After the Iraq "cakewalk," Bush landed on an aircraft carrier wearing a "Top Gun" uniform, proclaiming "Mission accomplished." At home, he encountered no checks and balances from Congress. The fourth estate conducted press conferences as though suffering from aphasia; it was intimidated, self-censoring and discredited through complicity in the orchestration of disinformation.
Only the lonely voices of the Sept. 11 widows demanded an accounting. Bush opposed the creation of a commission to investigate the governmental failures that had helped make possible the terrorist attacks. But the widows, the "Jersey girls," carried the prestige of tragedy that made their insistence irresistible. The testimony of Richard Clarke, former counterterrorism chief, that the Bush administration had been indifferent to terrorism shattered the atmosphere of silent obedience. His truth-telling surfaced the simmering revolt of professionals throughout the national security bureaucracies -- the CIA and other intelligence services, the senior officer corps of the military and the State Department. Then the rationales for the war crumbled when no WMD were found, and the cakewalk turned into a bloody quagmire.
Suddenly, the Democratic presidential party came to life, providing a forum and focus for outrage against Bush's policies. At first, the movement gathered around Howard Dean as an emblem of resistance, not only for verbalizing criticism of Bush but for standing apart from the enfeebled Democratic leadership. But the Democrats saw that with his stumbles Dean was not the man for the mission. Bush had counted on the Democrats once again picking an earnest but easily defeated candidate like George McGovern or Michael Dukakis, but they turned instead to John Kerry.
Beginning in March 2004 through the early summer, Bush's campaign spent more than $100 million on negative commercials trying to disqualify Kerry. Yet, Kerry remained even and with the Democratic Convention pulled slightly ahead. In a typical Bush operation, he outsourced the smears to a group that filled the airwaves with lies about Kerry's record of genuine war heroism in Vietnam. The media, mostly cable TV, acted as conduit for Bush's falsehoods, and Kerry was tarnished. At the Republican Convention, speaker after speaker stressed the Democrats' effeminacy -- "girlie men" -- and hailed Bush as all-wise commander in chief. Once again, Bush believed he was impregnable.
All he had to do was finesse the debates. But he was humiliated in all three. Kerry, however, demonstrated clarity, intelligence and maturity. Bush's response was a new ad, featuring wolves about to leap through the TV screen.

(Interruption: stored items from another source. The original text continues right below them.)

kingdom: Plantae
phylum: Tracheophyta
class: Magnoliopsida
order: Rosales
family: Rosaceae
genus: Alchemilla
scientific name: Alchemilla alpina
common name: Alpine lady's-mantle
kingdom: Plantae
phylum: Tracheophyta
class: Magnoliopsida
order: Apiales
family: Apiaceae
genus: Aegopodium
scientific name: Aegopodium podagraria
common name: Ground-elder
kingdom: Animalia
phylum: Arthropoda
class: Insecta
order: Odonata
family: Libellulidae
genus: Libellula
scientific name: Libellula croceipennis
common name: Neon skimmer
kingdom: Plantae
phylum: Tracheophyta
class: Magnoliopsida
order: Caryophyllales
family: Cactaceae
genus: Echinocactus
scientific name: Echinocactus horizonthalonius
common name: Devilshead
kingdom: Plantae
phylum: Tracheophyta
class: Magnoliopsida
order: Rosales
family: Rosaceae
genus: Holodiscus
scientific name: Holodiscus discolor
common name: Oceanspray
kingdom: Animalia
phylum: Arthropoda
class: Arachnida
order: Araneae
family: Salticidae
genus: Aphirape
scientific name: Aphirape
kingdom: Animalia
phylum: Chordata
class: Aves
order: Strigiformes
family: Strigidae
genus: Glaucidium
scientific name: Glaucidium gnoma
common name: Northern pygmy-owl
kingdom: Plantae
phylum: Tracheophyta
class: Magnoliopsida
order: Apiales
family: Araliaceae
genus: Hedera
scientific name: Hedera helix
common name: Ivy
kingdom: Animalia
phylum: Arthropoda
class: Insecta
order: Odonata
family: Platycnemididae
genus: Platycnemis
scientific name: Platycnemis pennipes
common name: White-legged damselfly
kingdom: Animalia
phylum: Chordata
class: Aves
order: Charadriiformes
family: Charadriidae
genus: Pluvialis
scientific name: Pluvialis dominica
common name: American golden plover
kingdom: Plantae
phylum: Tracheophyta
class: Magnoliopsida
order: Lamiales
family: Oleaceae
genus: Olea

But the projection of fear only exposed his vulnerability.
The war president has fallen victim to his own hubris. As Thucydides wrote: "To conceive extravagant pretensions from success in war is to forget how hollow is the confidence by which you are elated. For if many ill-conceived plans have succeeded through the still greater fatuity of an opponent, many more, apparently well laid, have on the contrary ended in disgrace."
Meanwhile, the people's own mobilization has produced new voter registrations in the millions, and hundreds of thousands of activists have spread in the past week across the battleground states. The Republicans desperately cast out ploys to suppress these voters, many of them African-American. In the end, the American people refuse to be frightened into becoming an unrecognizable nation that disdains, as the Declaration of Independence said, "a decent respect to the opinions of mankind."